ASSIGNMENT »
The entries are to be reproduced verbatim, with all pictures omitted.

== Segment start ==

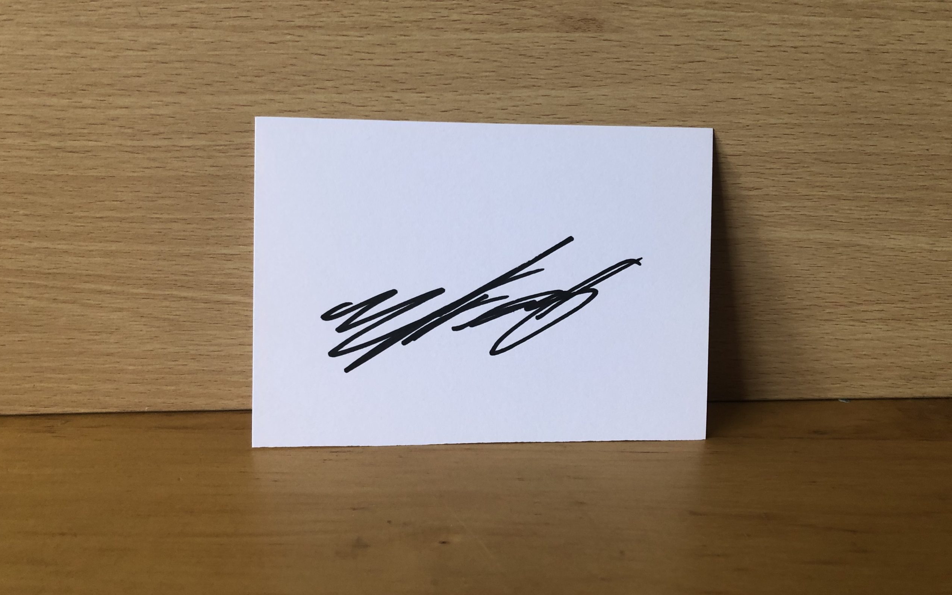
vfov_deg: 41.8
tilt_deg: -18.4
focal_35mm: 30
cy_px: 259
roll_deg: -0.9
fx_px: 778
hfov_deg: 62.9
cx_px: 472
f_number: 1.8
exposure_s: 1/20
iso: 40
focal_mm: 3.99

== Segment end ==

WRITTEN ANSWER »
vfov_deg: 41.8
tilt_deg: -18.4
focal_35mm: 30
cy_px: 259
roll_deg: -0.9
fx_px: 778
hfov_deg: 62.9
cx_px: 472
f_number: 1.8
exposure_s: 1/20
iso: 40
focal_mm: 3.99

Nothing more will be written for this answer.